Branched-chain fatty acids (BCFAs) are an essential component of staphylococcal membranes. Of the BCFAs, 15:0 anteiso BCFAs (a15:0) derived from isoleucine are especially important for viability. S. aureus does not synthesize unsaturated fatty acids (uFAs) nor does it have the enzyme to desaturate saturated fatty acids. The bacterium assimilates exogenous host uFAs during infection, but these fatty acids do not replace the requirement for a15:0 that predominantly occupies the 2 position of S. aureus phospholipids. We also found that BCFAs are required for virulence signaling. Thus, S. aureus uses BCFAs to trigger virulence gene expression via the Sae TCS and to fluidize the membrane to avoid membrane phase separation, protein segregation, and cell death.

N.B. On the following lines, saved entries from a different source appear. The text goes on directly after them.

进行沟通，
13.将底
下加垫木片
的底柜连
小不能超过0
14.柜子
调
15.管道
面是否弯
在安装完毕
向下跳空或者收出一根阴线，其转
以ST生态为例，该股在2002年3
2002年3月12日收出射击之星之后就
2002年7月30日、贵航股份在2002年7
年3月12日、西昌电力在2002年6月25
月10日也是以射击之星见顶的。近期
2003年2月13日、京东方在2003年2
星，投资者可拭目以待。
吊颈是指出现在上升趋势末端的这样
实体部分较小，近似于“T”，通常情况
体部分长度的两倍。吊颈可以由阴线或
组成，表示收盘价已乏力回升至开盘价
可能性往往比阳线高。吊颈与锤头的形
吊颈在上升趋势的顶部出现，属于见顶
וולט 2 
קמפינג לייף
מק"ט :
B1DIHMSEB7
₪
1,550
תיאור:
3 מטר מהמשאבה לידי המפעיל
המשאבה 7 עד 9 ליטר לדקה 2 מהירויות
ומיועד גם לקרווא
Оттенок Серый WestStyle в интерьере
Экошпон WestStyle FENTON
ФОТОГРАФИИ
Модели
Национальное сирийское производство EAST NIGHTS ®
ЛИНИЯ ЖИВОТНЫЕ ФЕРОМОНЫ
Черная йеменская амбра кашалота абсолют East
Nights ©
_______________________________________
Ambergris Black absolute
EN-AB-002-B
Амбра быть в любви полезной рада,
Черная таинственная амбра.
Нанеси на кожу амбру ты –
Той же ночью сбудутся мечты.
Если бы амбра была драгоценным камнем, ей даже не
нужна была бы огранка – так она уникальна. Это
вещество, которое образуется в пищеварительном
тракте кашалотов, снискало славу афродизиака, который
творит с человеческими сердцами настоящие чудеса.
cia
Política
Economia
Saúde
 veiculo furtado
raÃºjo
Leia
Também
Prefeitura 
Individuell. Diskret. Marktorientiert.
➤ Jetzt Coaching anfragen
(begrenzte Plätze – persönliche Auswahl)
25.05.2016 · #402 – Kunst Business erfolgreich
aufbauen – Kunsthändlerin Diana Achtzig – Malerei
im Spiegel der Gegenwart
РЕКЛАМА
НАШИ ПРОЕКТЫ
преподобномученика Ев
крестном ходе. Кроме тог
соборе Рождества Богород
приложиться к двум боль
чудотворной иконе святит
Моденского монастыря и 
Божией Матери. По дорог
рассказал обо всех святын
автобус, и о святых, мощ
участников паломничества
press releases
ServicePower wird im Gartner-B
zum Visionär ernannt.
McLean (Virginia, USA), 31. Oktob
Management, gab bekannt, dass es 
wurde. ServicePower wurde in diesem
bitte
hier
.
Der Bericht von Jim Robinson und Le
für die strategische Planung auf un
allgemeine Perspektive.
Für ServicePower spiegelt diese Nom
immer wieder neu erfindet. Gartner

We know that the branched-chain α-keto acid dehydrogenase complex (BKDH) is used by some Gram-negative and Gram-positive bacteria to catabolize branched-chain amino acids like isoleucine to generate energy. Other bacteria like S. aureus use the BKDH to make BCFAs. The BKDH is essential for S. aureus growth in vitro and in SSTIs; eliminating the dihydrolipomide component (lpdA) inactivates BKDH and results in BCFA auxotrophy. We discovered that growing the ΔlpdA mutant in laboratory medium selects for mutations that restore growth and reveal a previously unknown pathway in human-associated staphylococci that catalyzes the formation of BCFA precursors that feed FA synthesis (the MbcS pathway). Unlike the BKDH pathway, the MbcS pathway can facilitate salvaging of intermediates secreted by polymicrobial communities during infection. We are working to identify and characterize the genes and steps that compose this new route to BCFA synthesis.